DIRECTIONS FOR THIS TASK: Copy every record exactly, and keep the pictures out.

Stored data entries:
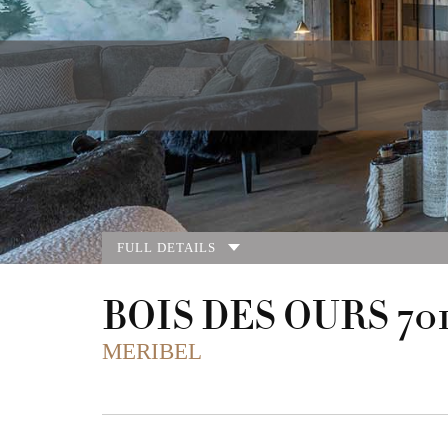
FULL DETAILS
BOIS DES OURS 70
MERIBEL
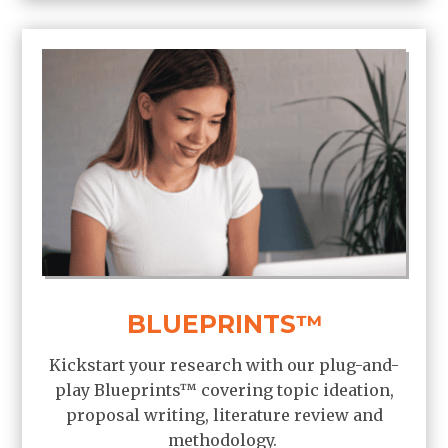
BLUEPRINTS™
Kickstart your research with our plug-and-
play Blueprints
™
covering topic ideation,
proposal writing, literature review and
methodology.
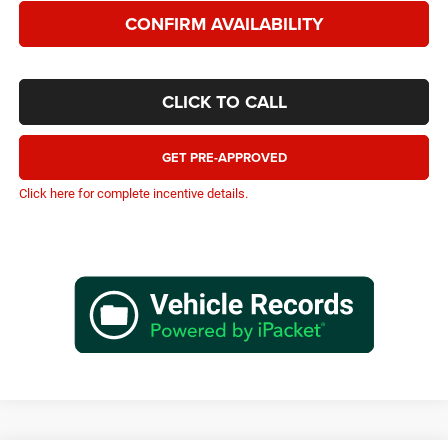
CONFIRM AVAILABILITY
CLICK TO CALL
GET PRE-APPROVED
Click here for complete incentive details.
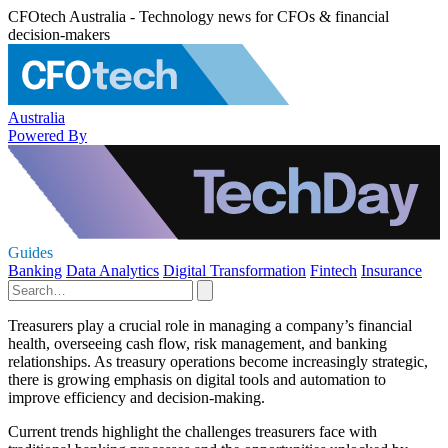
CFOtech Australia - Technology news for CFOs & financial
decision-makers
Australia
Powered By
Guides
Banking
Data Analytics
Digital Transformation
Fintech
Insurance
Treasurers play a crucial role in managing a company’s financial
health, overseeing cash flow, risk management, and banking
relationships. As treasury operations become increasingly strategic,
there is growing emphasis on digital tools and automation to
improve efficiency and decision-making.
Current trends highlight the challenges treasurers face with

RESPONSE:
FULL DETAILS
BOIS DES OURS 70
MERIBEL
BLUEPRINTS™
Kickstart your research with our plug-and-
play Blueprints
™
covering topic ideation,
proposal writing, literature review and
methodology.
CONFIRM AVAILABILITY
CLICK TO CALL
GET PRE-APPROVED
Click here for complete incentive details.
CFOtech Australia - Technology news for CFOs & financial
decision-makers
Australia
Powered By
Guides
Banking
Data Analytics
Digital Transformation
Fintech
Insurance
Treasurers play a crucial role in managing a company’s financial
health, overseeing cash flow, risk management, and banking
relationships. As treasury operations become increasingly strategic,
there is growing emphasis on digital tools and automation to
improve efficiency and decision-making.
Current trends highlight the challenges treasurers face with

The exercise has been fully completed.